- A defesa de Daniel Vorcaro protocolou pedido de prisão domiciliar ao ministro André Mendonça, que ainda não definiu para onde mandá‑lo.
- Vorcaro está preso na superintendência da Polícia Federal em Brasília desde março para facilitar reuniões com advogados e a construção de uma delação.
- A Polícia Federal já solicitou a transferência do banqueiro, argumentando impacto na rotina de trabalho, e a PGR também não aprovou propostas.
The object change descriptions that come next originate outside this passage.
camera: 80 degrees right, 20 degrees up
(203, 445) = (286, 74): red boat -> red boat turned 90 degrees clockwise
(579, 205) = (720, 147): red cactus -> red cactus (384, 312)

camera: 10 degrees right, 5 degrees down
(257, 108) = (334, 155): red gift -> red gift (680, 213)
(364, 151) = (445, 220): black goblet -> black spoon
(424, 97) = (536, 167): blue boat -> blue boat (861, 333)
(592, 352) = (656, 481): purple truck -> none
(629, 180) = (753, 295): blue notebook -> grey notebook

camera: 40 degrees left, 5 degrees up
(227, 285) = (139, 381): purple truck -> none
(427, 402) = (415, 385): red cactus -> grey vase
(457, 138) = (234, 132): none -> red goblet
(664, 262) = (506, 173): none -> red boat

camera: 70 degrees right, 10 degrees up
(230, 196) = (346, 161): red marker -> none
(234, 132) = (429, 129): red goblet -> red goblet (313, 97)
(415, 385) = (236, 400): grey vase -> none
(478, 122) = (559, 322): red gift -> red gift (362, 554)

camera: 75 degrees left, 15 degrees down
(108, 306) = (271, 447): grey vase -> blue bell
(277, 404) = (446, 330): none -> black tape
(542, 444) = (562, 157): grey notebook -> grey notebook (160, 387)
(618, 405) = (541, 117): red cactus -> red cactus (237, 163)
- A tendência é de Mendonça negar a prisão domiciliar e manter Vorcaro na superintendência da Polícia Federal em Brasília, por questões de segurança e investigação.
- Partes próximas a Vorcaro avaliam novas tentativas de delação, com possível apoio de advogados experientes; entre as opções, cita‑se o criminalista Cezar Bitencourt.
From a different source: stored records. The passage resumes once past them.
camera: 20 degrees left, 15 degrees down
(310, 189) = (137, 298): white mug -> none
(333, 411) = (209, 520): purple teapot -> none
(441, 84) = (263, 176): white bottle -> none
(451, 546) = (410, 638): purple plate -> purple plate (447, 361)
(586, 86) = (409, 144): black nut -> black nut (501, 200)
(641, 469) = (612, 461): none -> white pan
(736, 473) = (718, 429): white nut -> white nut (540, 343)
A defesa do banqueiro Daniel Vorcaro protocolou nesta semana um pedido de conversão de sua prisão em regime domiciliar. Ele está detido na superintendência da Polícia Federal desde março, para facilitar o acesso de advogados na construção de uma eventual delação premiada.
Auxiliares do ministro André Mendonça avaliaram o requerimento, após duas tratativas frustradas e propostas já negadas pela PF e pela Procuradoria-Geral da República. A PF pediu a transferência para não comprometer a rotina de trabalho da instituição.
Enquanto isso, o ministro ainda não definiu para onde Vorcaro deve ser encaminhado. A tendência é manter o banqueiro na prisão da PF em Brasília, contrariando apontamentos da polícia, por motivos de segurança e de preservação das investigações.
Ao longo das tratativas, surgiu a opção de deslocar Vorcaro para a Papudinha, local considerado adequado previamente, onde também está Paulo Henrique Costa, ex-presidente do BRB, preso por relações com Vorcaro e em negociação de delação premiada.
Pessoas ligadas a Vorcaro aproveitam o intervalo entre a solicitação de transferência e as decisões oficiais para reforçar a equipe de defesa. A ideia é contar com advogados com histórico em delação para atuar em Brasília.
Entre os nomes cogitados está o criminalista Cezar Bitencourt, responsável pela delação do coronel Mauro Cid em investigações sobre a tentativa de golpe de estado, conforme informações de fontes próximas ao caso.